-- What you should do --
Please find all lines in the data that hold the string "bowl" and copy them.

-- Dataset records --
━━━━━━━━
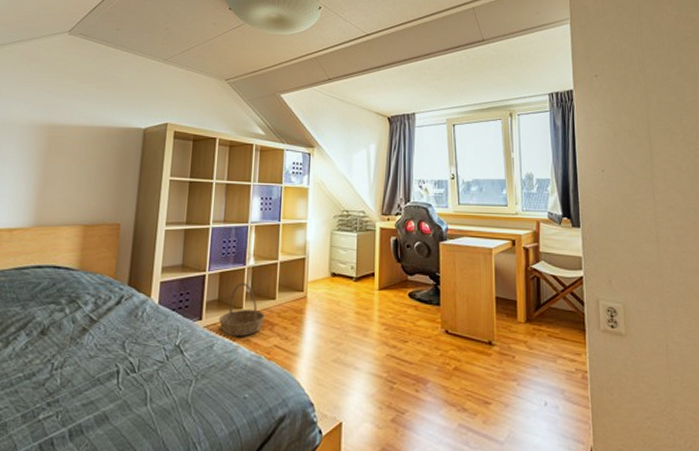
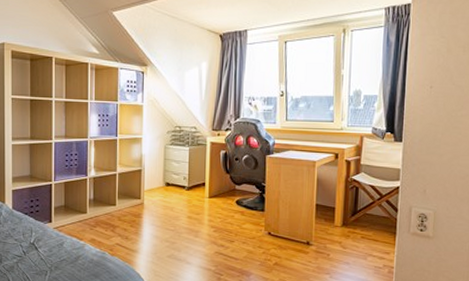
basket: present [219,282,266,337] -> none [67,190,108,237]

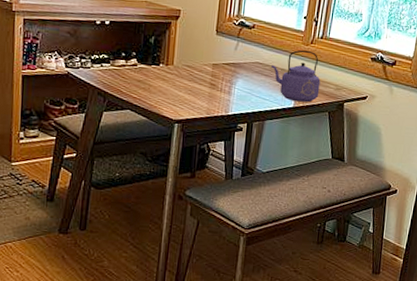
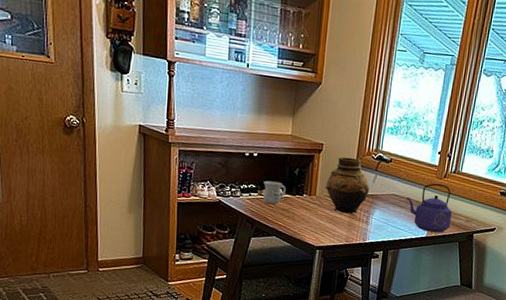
mug: none [115,50,141,76] -> present [262,180,286,205]
vase: none [183,23,232,85] -> present [325,156,370,214]

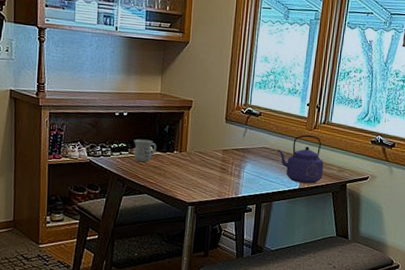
vase: present [325,156,370,214] -> none [195,112,240,169]

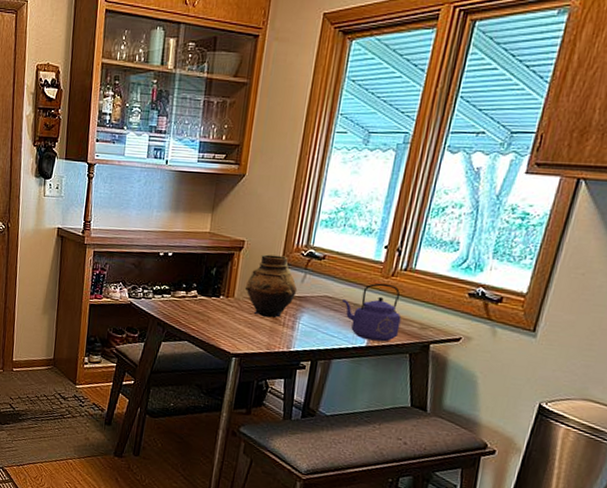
mug: present [133,139,156,163] -> none [175,281,201,307]
vase: none [195,112,240,169] -> present [244,254,298,319]

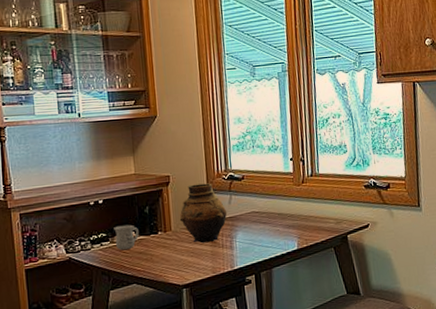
mug: none [175,281,201,307] -> present [114,224,139,251]
kettle: present [342,282,402,342] -> none [268,190,321,244]

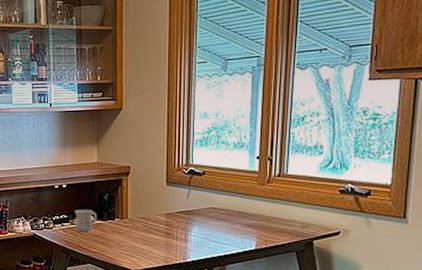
vase: present [179,183,228,244] -> none [136,176,185,234]

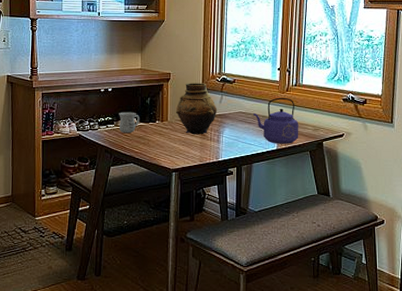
vase: none [136,176,185,234] -> present [175,83,218,135]
kettle: none [227,190,283,243] -> present [253,97,299,144]

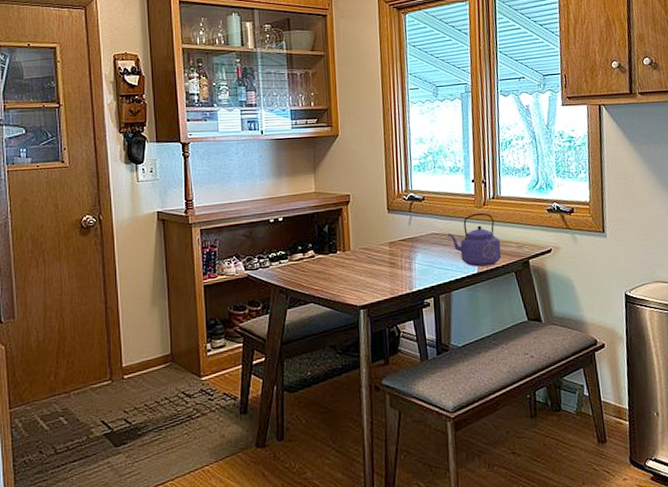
mug: present [118,112,139,134] -> none [293,243,317,269]
vase: present [175,83,218,135] -> none [358,203,407,264]

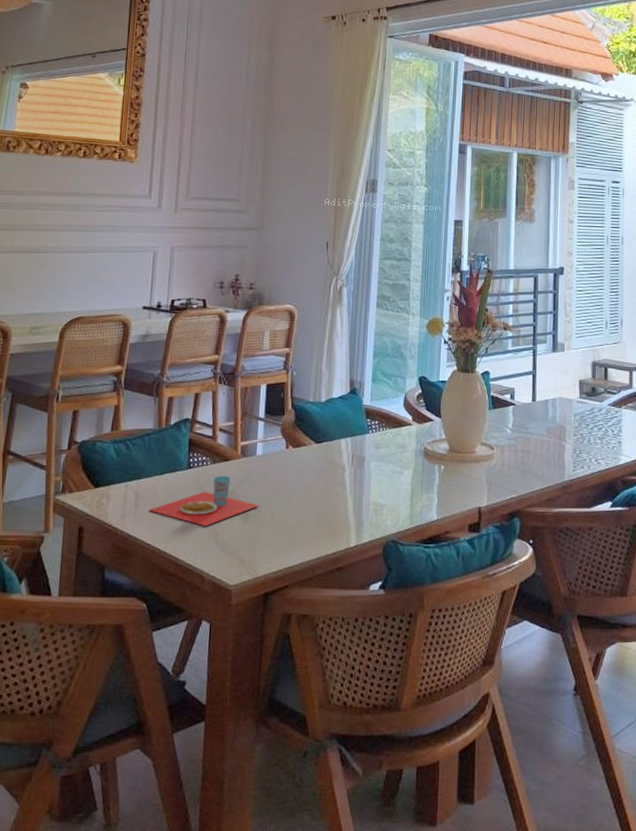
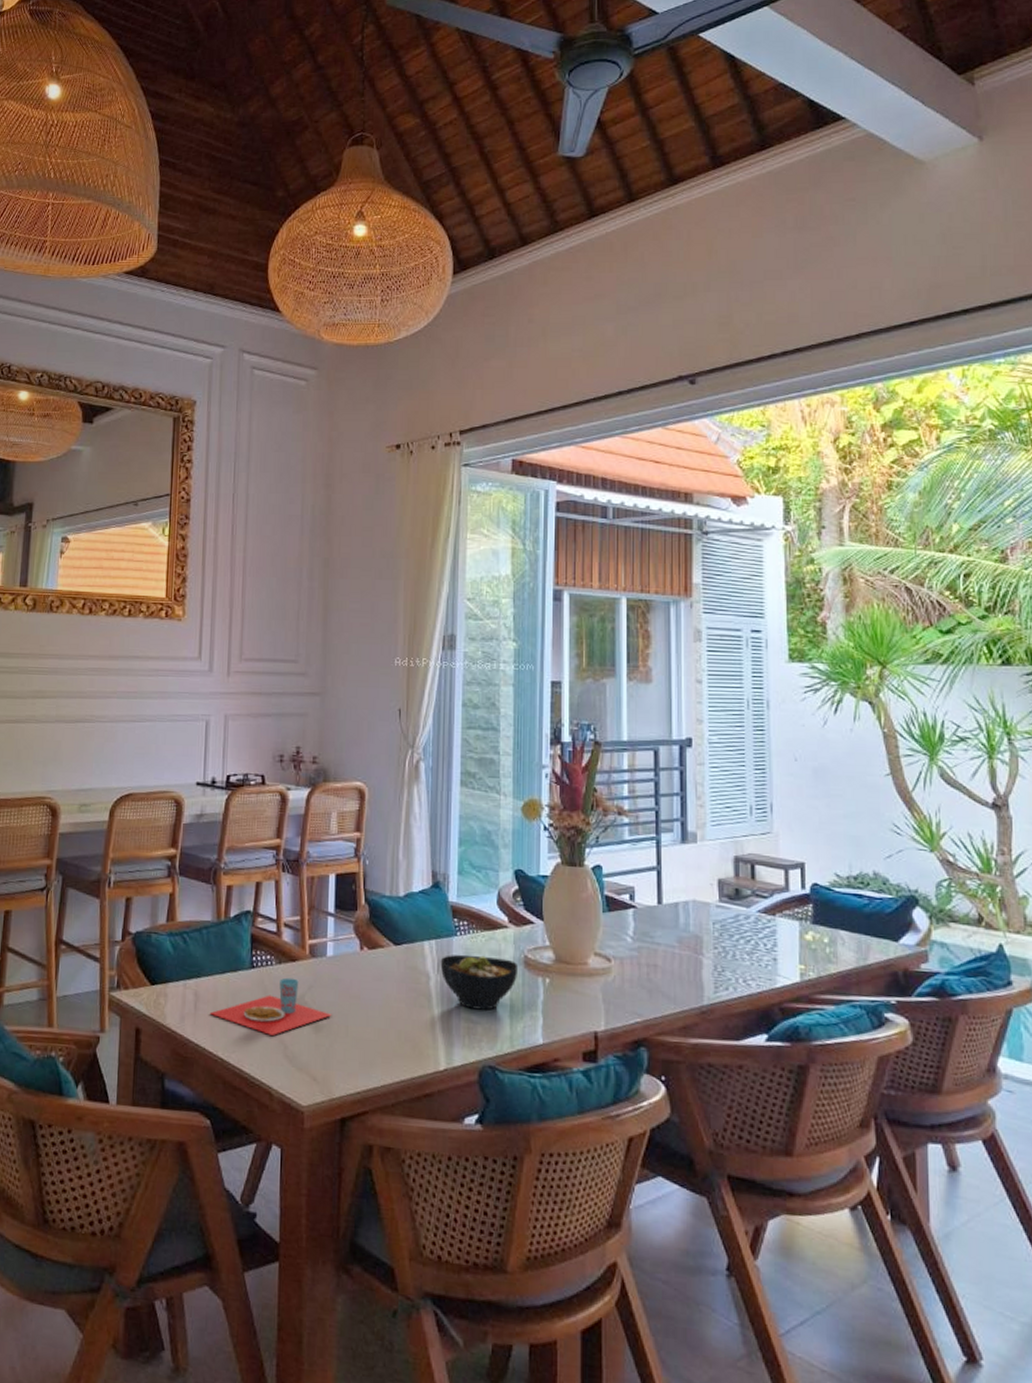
bowl: none [354,448,419,494] -> present [440,954,519,1010]

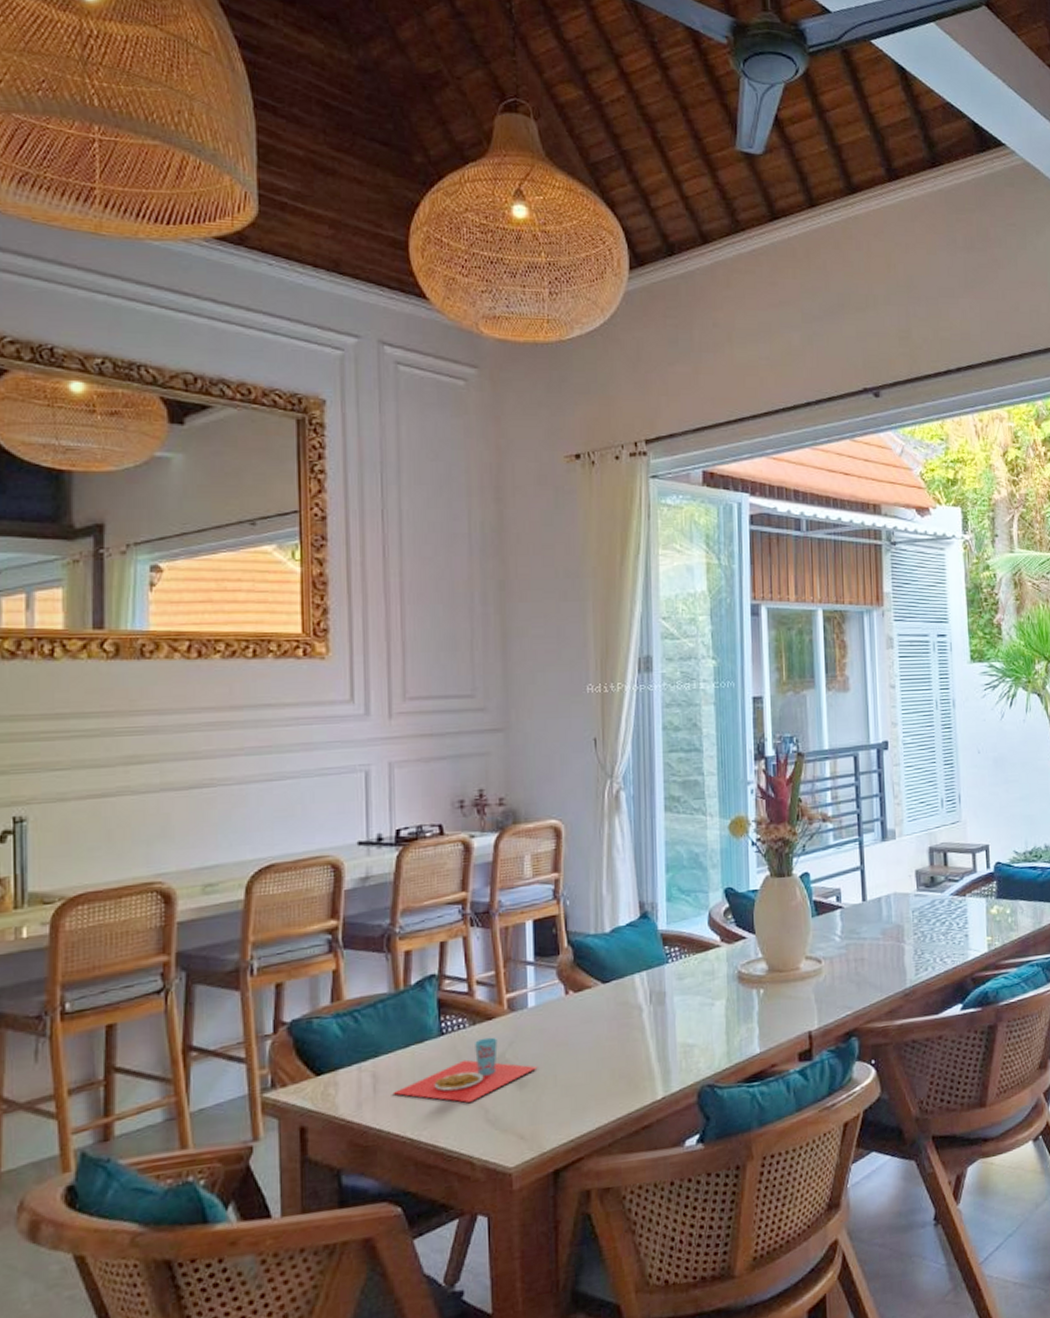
bowl: present [440,954,519,1010] -> none [652,977,733,1033]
━━━━━━━━
-- Solution --
bowl: none [354,448,419,494] -> present [440,954,519,1010]
bowl: present [440,954,519,1010] -> none [652,977,733,1033]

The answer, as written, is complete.